We are built on our ancestor’s graves, and all I can think of is all the people who went to the balcony Juliet stood from. The letters they wrote her: desperate, hoping, wanting love like some want breath. I just wanted freedom.
I sold my soul for a dictionary, and now, all I have left to atone for is my sins. You would never look at me and know my wildest stories. You would imagine me hiding in a library corner, watching the antics, but if I opened up, you would be surprised to see not simply a phoenix, not a butterfly, but a mountain lion.
My roar might be rusty, my words might be weak, but given enough time, the fire returns to my eyes, the flush comes back to my cheeks, and I am strong. I am stronger than I give myself credit for. I am rising again. It’s an ebb and flow. I don’t know what the tides will hold, but I surrender myself to its waves. I am an ocean inside of a human being.

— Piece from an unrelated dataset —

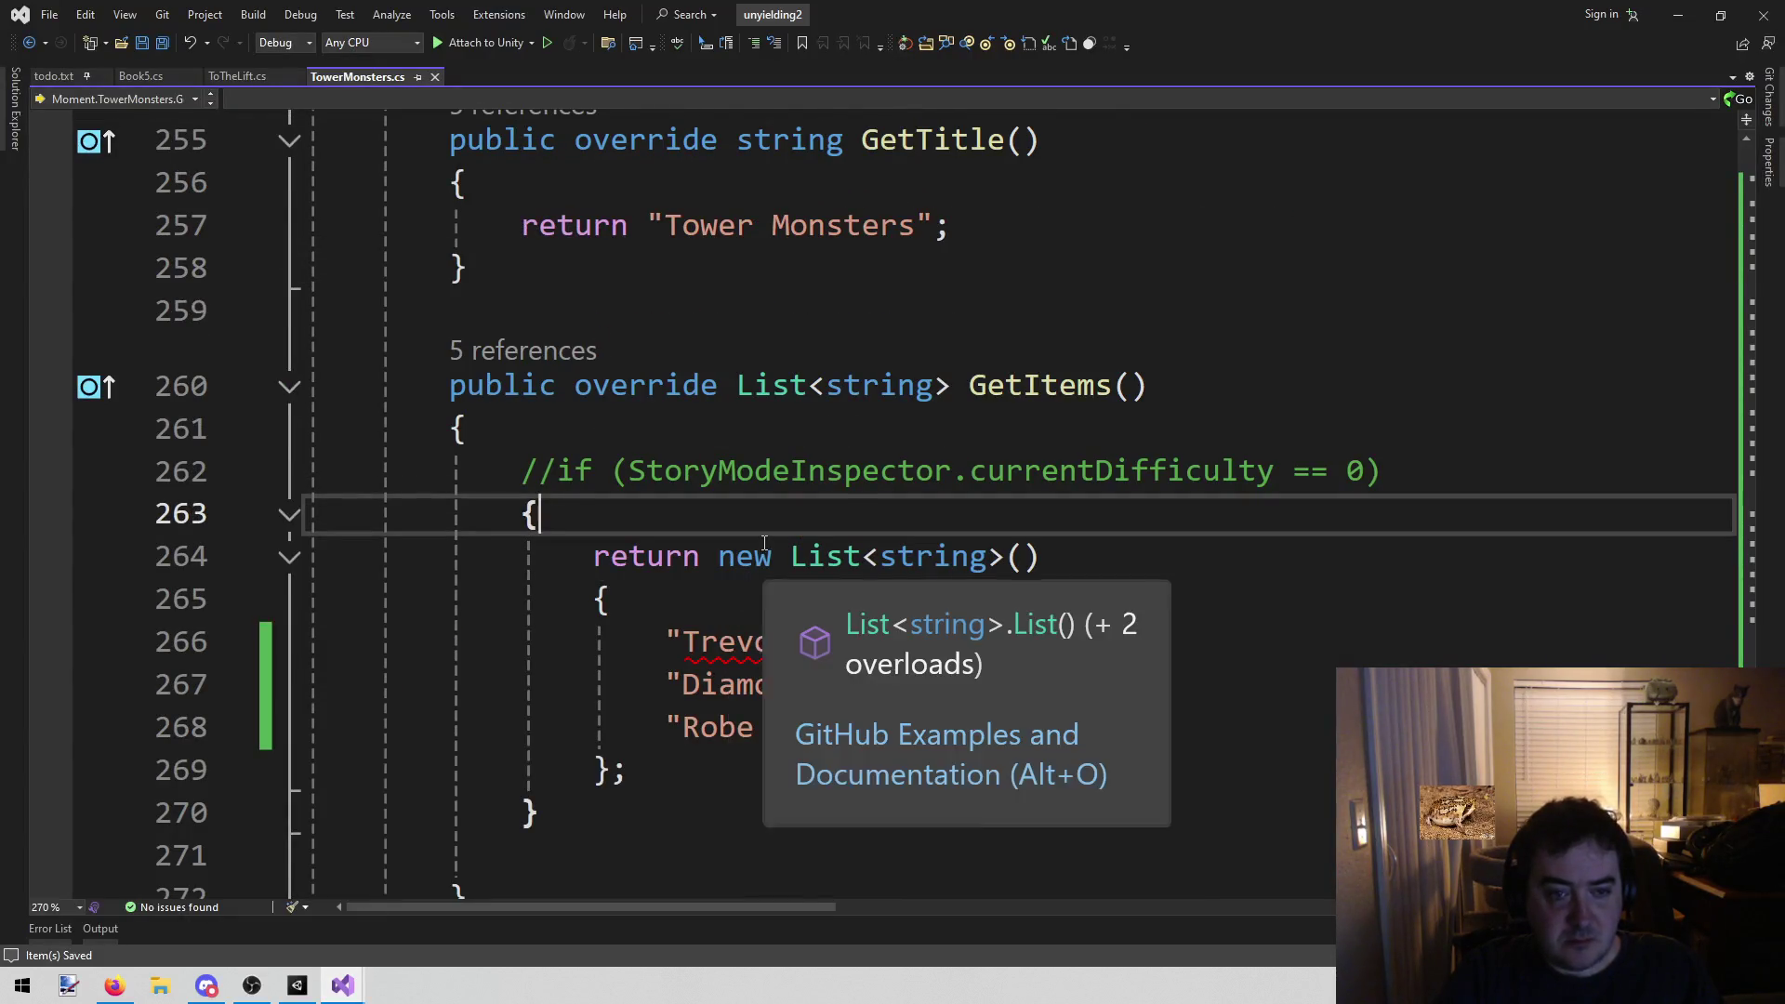
Open the ToTheLift.cs tab and move to the ToTheLift class declaration
click(237, 76)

I always want to be seen. That must be the lion in me. I want to have my story heard. I want a megaphone, but I shrink when I notice the audience. I wilt in the stage-lights. I wasn’t always like this. I was born to perform, but the world made me invisible. I’m fighting back. I’m rebelling simply by being brave enough to speak my name. I hope this feeling is one that blossoms further and further.
But I have my trepidation.
I have felt this bliss before. I have experienced this euphoria. I wait for the shoe to fall, the mountain to collapse, the ocean’s tide to dissipate, and the roar to dim to a mumble.
But I hope, this time, it’s different.